Le protolangage, pour devenir une hypothèse plausible, doit recevoir une définition et une fonction. Lorsque Bickerton nous dit que, dans des circonstances un peu particulières, les humains se mettent à parler sans syntaxe, il suggère qu’ils régressent alors à un stade qui était celui de leurs ancêtres erectus. Mais si erectus parlait pour exprimer des pensées semblables aux nôtres, pourquoi ne disposait-il pas d’un langage aussi développé ?

Si le protolangage a existé, c’est qu’il remplissait une fonction bien précise, distincte de celle du langage, même si elle perdure sans doute dans notre espèce. A quoi servait-il ? Les humains, nous l’avons vu, partagent instinctivement leur surprise, contrairement aux autres primates. Peut-on, de manière cohérente, supposer que le protolangage servait à communiquer à propos de faits inattendus ? Pour être moins restrictif, nous pouvons émettre l’hypothèse selon laquelle nos ancêtres utilisaient un langage sans syntaxe pour se signaler mutuellement les faits saillants. Les faits saillants sont ceux qui sortent de l’ordinaire, soit parce qu’ils sont inattendus, comme des lapins blancs qui errent dans les rues de Paris, soit parce qu’ils peuvent provoquer une émotion. Ainsi, il est plausible que nos ancêtres prenaient la peine, comme nous, de signaler à leurs congénères les faits insolites, indésirables ou désirables. Si nos conversations et nos journaux sont remplis de tels faits, c’est qu’un instinct atavique nous pousse à en parler.

On comprend que le protolangage soit adapté à ce genre de fonction. Par une simple juxtaposition de quelques mots, il est facile d’évoquer une situation saillante. Un message comme " voisin maison feu " remplit parfaitement son rôle. Dans ces conditions, pourquoi le langage est-il apparu au cours de l’évolution ? Quel genre de fonction remplit-il que le protolangage ne peut satisfaire ? La réponse, sans être immédiate, nous est fournie par l’observation des conversations spontanées. Nous consacrons une bonne partie de notre temps et de notre énergie à argumenter avec nos congénères, à essayer de leur montrer qu’ils ont tort et que nous avons raison. Pour cela, le vrai langage est indispensable. Grâce à la syntaxe qui permet de distinguer les propriétés ou les actions des arguments sur lesquelles elles portent, nous pouvons, entre autres choses, nier des états de fait.

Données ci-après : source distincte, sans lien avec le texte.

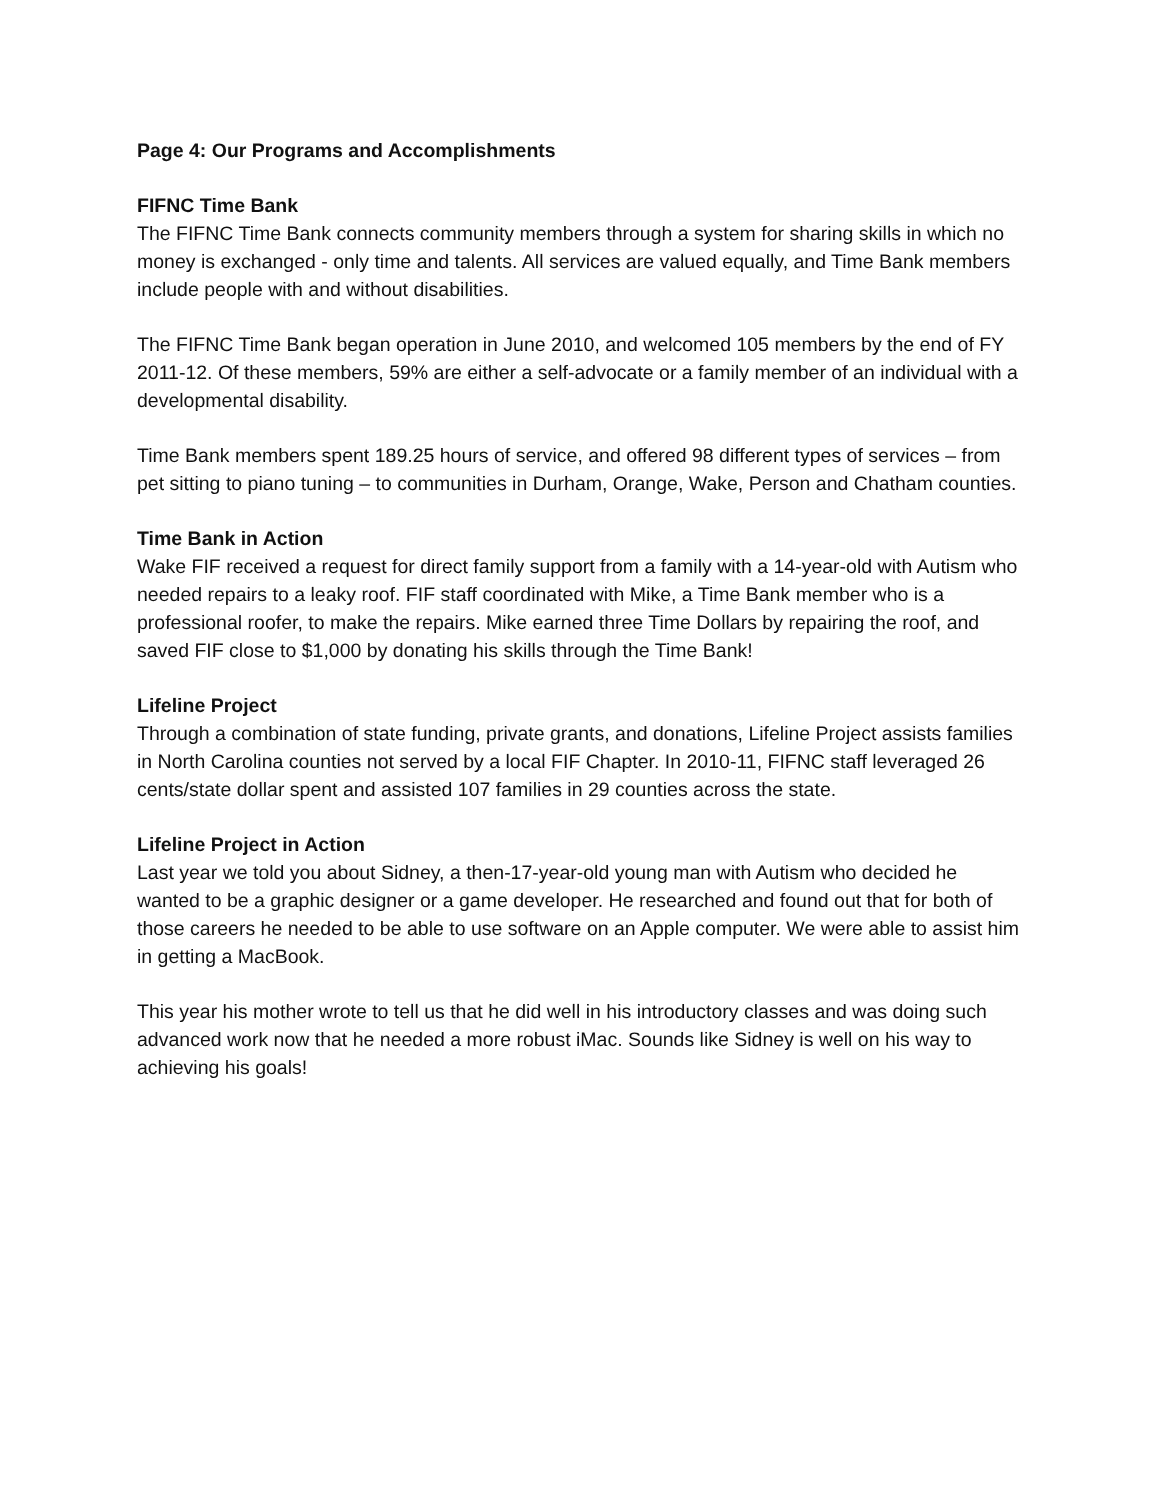Page 4: Our Programs and Accomplishments
FIFNC Time Bank
The FIFNC Time Bank connects community members through a system for sharing skills in which no money is exchanged - only time and talents. All services are valued equally, and Time Bank members include people with and without disabilities.
The FIFNC Time Bank began operation in June 2010, and welcomed 105 members by the end of FY 2011-12. Of these members, 59% are either a self-advocate or a family member of an individual with a developmental disability.
Time Bank members spent 189.25 hours of service, and offered 98 different types of services – from pet sitting to piano tuning – to communities in Durham, Orange, Wake, Person and Chatham counties.
Time Bank in Action
Wake FIF received a request for direct family support from a family with a 14-year-old with Autism who needed repairs to a leaky roof. FIF staff coordinated with Mike, a Time Bank member who is a professional roofer, to make the repairs. Mike earned three Time Dollars by repairing the roof, and saved FIF close to $1,000 by donating his skills through the Time Bank!
Lifeline Project
Through a combination of state funding, private grants, and donations, Lifeline Project assists families in North Carolina counties not served by a local FIF Chapter. In 2010-11, FIFNC staff leveraged 26 cents/state dollar spent and assisted 107 families in 29 counties across the state.
Lifeline Project in Action
Last year we told you about Sidney, a then-17-year-old young man with Autism who decided he wanted to be a graphic designer or a game developer. He researched and found out that for both of those careers he needed to be able to use software on an Apple computer. We were able to assist him in getting a MacBook.
This year his mother wrote to tell us that he did well in his introductory classes and was doing such advanced work now that he needed a more robust iMac. Sounds like Sidney is well on his way to achieving his goals!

Cette capacité de négation, à la base de toute argumentation, faisait sans doute défaut à notre ancêtre. Celui-ci se contentait sans doute d’un protolangage dont la fonction essentielle, nouvelle dans le monde des primates, était de signaler les événements saillants de son environnement à l’attention de ses semblables. A défaut d’être certain, ce scénario a l’avantage d’être cohérent et de conférer une utilité à cette capacité fossile, observée par Bickerton dans le pidgin, qui consiste à pouvoir communiquer en se passant de syntaxe.

Bibliographie

J.-L. Dessalles (2000). Aux origines du langage. Hermès, Paris : 2000.

D. Bickerton (1990). Language and Species. University of Chicago Press.

D. Bickerton (1995). Language and Human Behaviour. London : UCL Press.